Paus Leo XIV Sampaikan Pesan Perdamaian Jelang Piala Dunia 2026
Pemimpin Gereja Katolik Dunia, Paus Leo XIV, menyampaikan pesan kedamaian yang mendalam menjelang pembukaan Piala Dunia 2026. Dalam kicauan resminya di platform media sosial X pada Kamis, 11 Juni 2026, Paus Leo XIV mengungkapkan pandangannya tentang turnamen sepak bola terbesar di dunia tersebut. Ia menganalogikan permainan sepak bola sebagai simbol pentingnya kebersamaan dan kepedulian terhadap sesama dalam kehidupan sehari-hari.
Pesan Kebersamaan dalam Sepak Bola
Paus Leo XIV menekankan bahwa Piala Dunia bukan sekadar ajang kompetisi, melainkan juga cerminan hidup rukun antar sesama manusia. Dalam cuitannya, ia menulis, "Piala Dunia dimulai besok, dan banyak orang akan menonton pertandingannya. Sepak bola mengingatkan kita pada sesuatu yang tidak boleh kita lupakan: hidup bukanlah perlombaan untuk pamer sendiri, tetapi jalan yang kita pelajari untuk dilalui bersama." Pesan ini mengajak seluruh umat manusia untuk merenungkan makna solidaritas dan kerja sama, baik di dalam maupun di luar lapangan hijau.
Momentum Perdamaian Global
Paus Leo XIV juga menyambut antusias gelaran Piala Dunia yang akan berlangsung besok. Ia berharap ajang ini dapat menjadi momentum untuk memperkuat ikatan persaudaraan antar bangsa. Sepak bola, menurutnya, memiliki kekuatan untuk menyatukan orang-orang dari berbagai latar belakang, budaya, dan agama. Oleh karena itu, ia mengajak semua pihak untuk menjadikan turnamen ini sebagai ajang promosi perdamaian dan saling pengertian.

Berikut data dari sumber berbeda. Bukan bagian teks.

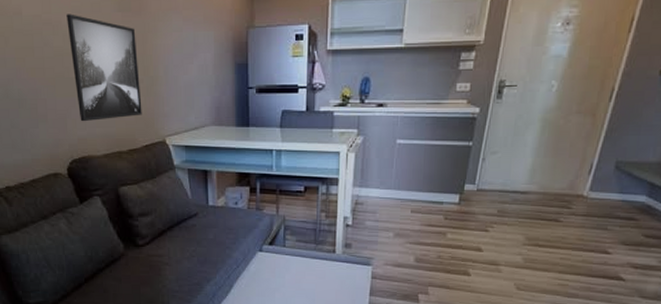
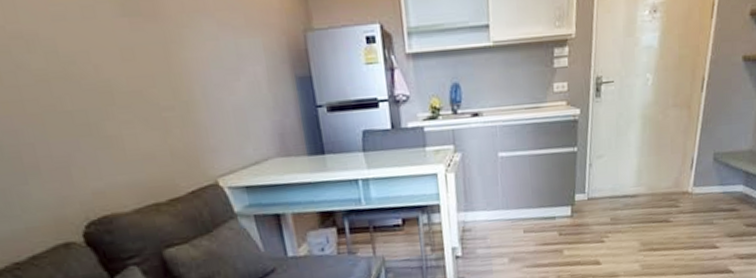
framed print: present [66,14,142,122] -> none [44,22,180,170]

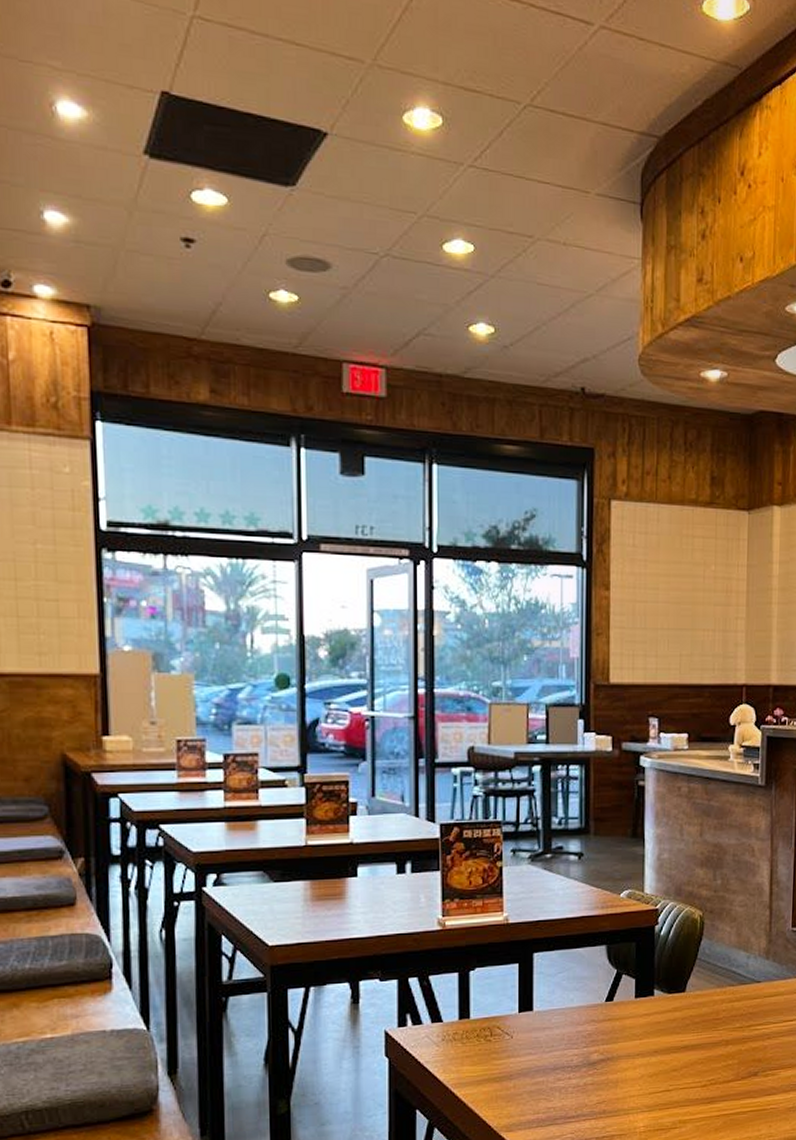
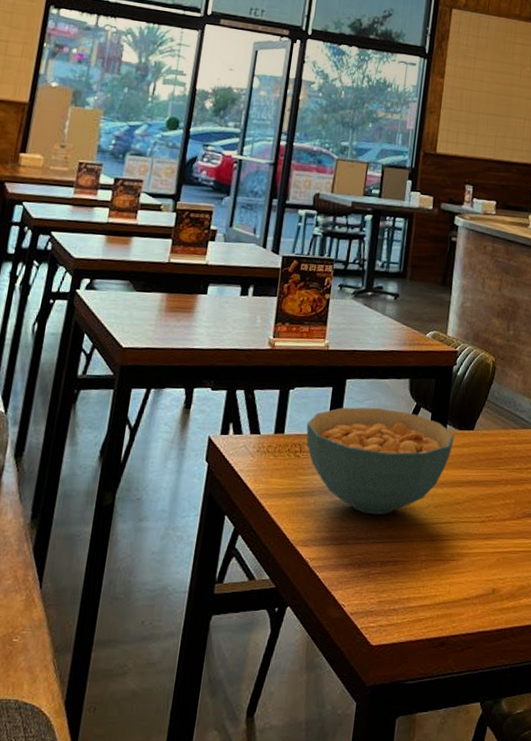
cereal bowl: none [494,979,664,1092] -> present [306,407,455,515]

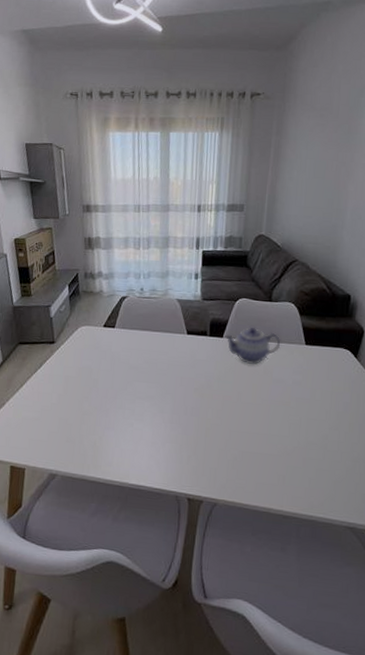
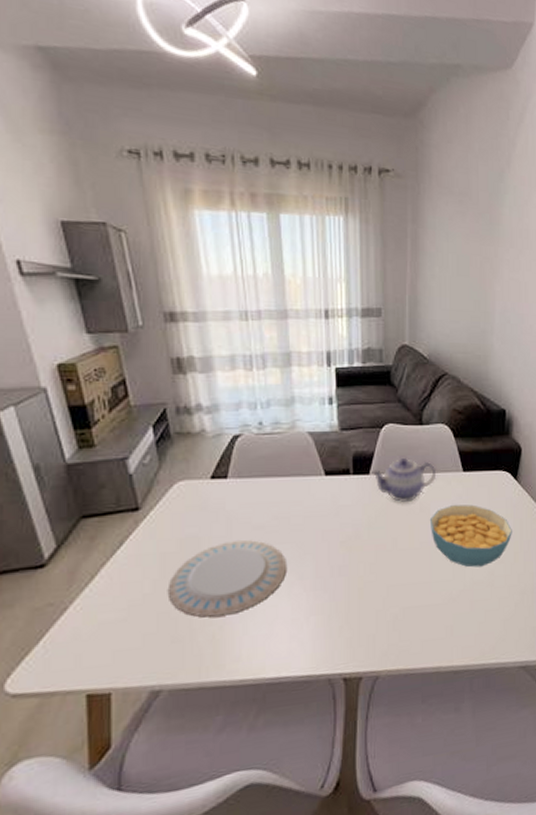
plate: none [67,375,152,430] -> present [167,540,288,618]
cereal bowl: none [272,372,349,430] -> present [430,504,512,568]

Pesan Paus Leo XIV ini mendapat sambutan positif dari berbagai kalangan, termasuk para pemimpin agama, atlet, dan penggemar sepak bola di seluruh dunia. Banyak yang menganggap bahwa nilai-nilai yang disampaikan oleh Paus sangat relevan dengan tantangan global saat ini, seperti konflik dan perpecahan. Dengan demikian, Piala Dunia 2026 tidak hanya menjadi pesta olahraga, tetapi juga sarana untuk menyebarkan pesan cinta dan persatuan.